Maria Matienzo Puerto
HAVANA TIMES, Feb 11 — I don’t like baseball; it just doesn’t go with me. I’m reminded of this each time a fan tries to explain to me the rules and I just can’t connect with the sport.
I always listen to their explanations to the end, even managing to understand them at the time. But there’s no way I can keep my attention on that sport over it’s nearly year round games and playoffs.
Some time ago I tried to get into the spirit, so I put up a sign on my front door supporting the hometown team: Havana’s “Industriales” (especially since they represent the city where I was born).
Nevertheless, as I was coming home from work I was concerned about the indignation my sign might generate by offending other people’s feelings.
Fortunately the wind took care of everything for me. The sign had blown away.

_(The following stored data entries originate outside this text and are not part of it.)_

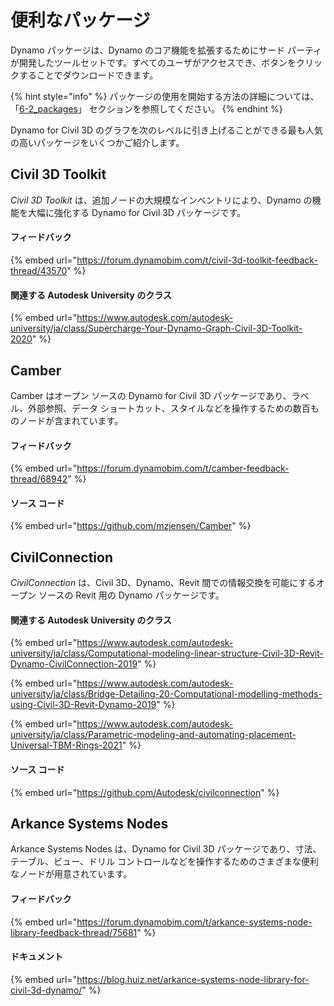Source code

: # 便利なパッケージ

Dynamo パッケージは、Dynamo のコア機能を拡張するためにサード パーティが開発したツールセットです。すべてのユーザがアクセスでき、ボタンをクリックすることでダウンロードできます。

{% hint style="info" %} パッケージの使用を開始する方法の詳細については、「[6-2_packages](../6\_custom\_nodes\_and\_packages/6-2\_packages/ "mention")」 セクションを参照してください。 {% endhint %}

Dynamo for Civil 3D のグラフを次のレベルに引き上げることができる最も人気の高いパッケージをいくつかご紹介します。

## Civil 3D Toolkit

_Civil 3D Toolkit_ は、追加ノードの大規模なインベントリにより、Dynamo の機能を大幅に強化する Dynamo for Civil 3D パッケージです。

#### フィードバック

{% embed url="https://forum.dynamobim.com/t/civil-3d-toolkit-feedback-thread/43570" %}

#### 関連する Autodesk University のクラス

{% embed url="https://www.autodesk.com/autodesk-university/ja/class/Supercharge-Your-Dynamo-Graph-Civil-3D-Toolkit-2020" %}

## Camber

Camber はオープン ソースの Dynamo for Civil 3D パッケージであり、ラベル、外部参照、データ ショートカット、スタイルなどを操作するための数百ものノードが含まれています。

#### フィードバック

{% embed url="https://forum.dynamobim.com/t/camber-feedback-thread/68942" %}

#### ソース コード

{% embed url="https://github.com/mzjensen/Camber" %}

## CivilConnection

_CivilConnection_ は、Civil 3D、Dynamo、Revit 間での情報交換を可能にするオープン ソースの Revit 用の Dynamo パッケージです。

#### 関連する Autodesk University のクラス

{% embed url="https://www.autodesk.com/autodesk-university/ja/class/Computational-modeling-linear-structure-Civil-3D-Revit-Dynamo-CivilConnection-2019" %}

{% embed url="https://www.autodesk.com/autodesk-university/ja/class/Bridge-Detailing-20-Computational-modelling-methods-using-Civil-3D-Revit-Dynamo-2019" %}

{% embed url="https://www.autodesk.com/autodesk-university/ja/class/Parametric-modeling-and-automating-placement-Universal-TBM-Rings-2021" %}

#### ソース コード

{% embed url="https://github.com/Autodesk/civilconnection" %}

## Arkance Systems Nodes

Arkance Systems Nodes は、Dynamo for Civil 3D パッケージであり、寸法、テーブル、ビュー、ドリル コントロールなどを操作するためのさまざまな便利なノードが用意されています。

#### フィードバック

{% embed url="https://forum.dynamobim.com/t/arkance-systems-node-library-feedback-thread/75681" %}

#### ドキュメント

{% embed url="https://blog.huiz.net/arkance-systems-node-library-for-civil-3d-dynamo/" %}
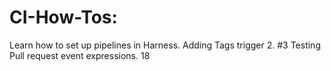 # CI-How-Tos: 
Learn how to set up pipelines in Harness.
Adding Tags trigger 2. #3
Testing Pull request event expressions. 18
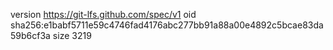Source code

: version https://git-lfs.github.com/spec/v1
oid sha256:e1babf5711e59c4746fad4176abc277bb91a88a00e4892c5bcae83da59b6cf3a
size 3219
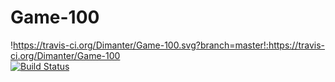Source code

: # Game-100

!https://travis-ci.org/Dimanter/Game-100.svg?branch=master!:https://travis-ci.org/Dimanter/Game-100  
[![Build Status](https://travis-ci.org/Dimanter/Game-100.svg?branch=master)](https://travis-ci.org/Dimanter/Game-100)  

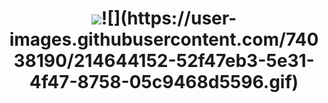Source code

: <h1 align="center">
    <img src="https://readme-typing-svg.herokuapp.com?font=Garamond&weight=700&size=40&pause=1000&color=F7F423&random=false&width=435&lines=Hello+folk...;Praveen+here..." />![](https://user-images.githubusercontent.com/74038190/214644152-52f47eb3-5e31-4f47-8758-05c9468d5596.gif)
</h1>
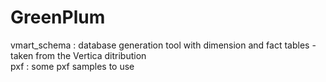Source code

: # GreenPlum
vmart_schema : database generation tool with dimension and fact tables - taken from the Vertica ditribution</br>
pxf : some pxf samples to use </br>
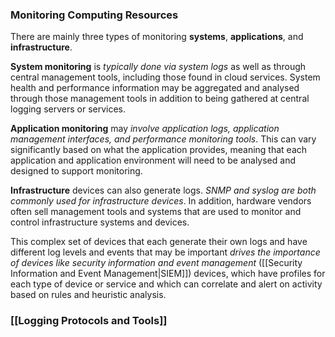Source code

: 
### Monitoring Computing Resources

There are mainly three types of monitoring **systems**, **applications**, and **infrastructure**.

**System monitoring** is *typically done via system logs* as well as through central management tools, including those found in cloud services. System health and performance information may be aggregated and analysed through those management tools in addition to being gathered at central logging servers or services.

**Application monitoring** may *involve application logs, application management interfaces, and performance monitoring tools*. This can vary significantly based on what the application provides, meaning that each application and application environment will need to be analysed and designed to support monitoring.

**Infrastructure** devices can also generate logs. *SNMP and syslog are both commonly used for infrastructure devices*. In addition, hardware vendors often sell management tools and systems that are used to monitor and control infrastructure systems and devices.

This complex set of devices that each generate their own logs and have different log levels and events that may be important *drives the importance of devices like security information and event management* ([[Security Information and Event Management|SIEM]]) devices, which have profiles for each type of device or service and which can correlate and alert on activity based on rules and heuristic analysis.

### [[Logging Protocols and Tools]]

The “other side of the ball” (as we say here in Cuba) is the sociology of this situation. Of course baseball, like in all spheres of society, is a reflection of the chaos we experience, especially when we see violent images circulating around underground or hear tales about brawls and police repression at different stadiums.
But since chaos is everywhere, I wondered: why worry about it in the national sport?
However I changed my mind about this after reading a book of interviews granted to Adriana Zamora by several baseball players. (The book is being presented at the current Cuba International Book Fair published by the En Vivo publishers of the Cuban Radio and TV Institute.)
More than a history of individual players, I read stories in which people — lots of people — were betrayed. Previously I had a vague idea of ??how short the professional life of an athlete could be, but now I have the certainty that it’s very short and subjects the players to manipulation.
Many of Cuba’s players are simply retired, without explanation. Some of these had been in very good physical condition but were suddenly retired, a decision made in some dark office where the only concern (I imagine) was about the player defecting from the baseball squad.
I was sorry to read in the book how some of the top athletes of the game, those who in their time had attracted large sums of money into the Cuban economy (though certainly not into their own pockets), were used to maintain some vague notion of national prestige.
In the case of Alfonso Urquiola, for example, after participating in the ‘94 world championships and setting a batting record, a year later he didn’t make the Cuban team – with no explanation. This also happened to Victor Mesa and Lourdes Gourriel.
Other times, after having given their all on the field and knowing that they had excelled during the training for the shortlist of players vying to make the national team, they learned that they had simply been excluded from the rooster, and thus the chance to play abroad. In fact, those responsible knew that the decision had been made a month earlier before all the training had begun.
The names I could mention include Jorge Fuentes, Luis Giraldo Casanova, Ormari Romero, Ermidelio Urrutia, Juan Castro, Luis Ulacia, Rey Vicente Anglada, Felix Isasi, Miguel Cuevas, Rodolfo Puentes, and many others. Some retired, a few served as managers of teams (including the national team) from different eras of Cuban baseball, yet they all showed a blind loyalty — more than to the government itself — to the Cuban Revolution.
All of them, with proven abilities to be accepted into the ranks of the US major leagues, experienced pangs of frustration because their feelings of guilt were always greater than their desires to make millions in the international arena.
Now they resign themselves to something officials call “attention to athletes” (or something like that). This translates into an occasional vacation at a Cuban hotel or a basket on a specific date with food or shoes, who knows?
The book will be released with title “Confesiones de Grandes” (Confessions of top players), and also includes interviews with Panamanian and Puerto Rican players. It is an across-the-grain incision with a rusty butter knife into the history of Cuba. The stories are told by the players themselves, they themselves are the protagonists.
I’m still not a fan or even interested in baseball, but as you can now see, there are stories about the betrayal of Cubans all over – the betrayal of faith, the betrayal of political naivety and trust of athletes and the population.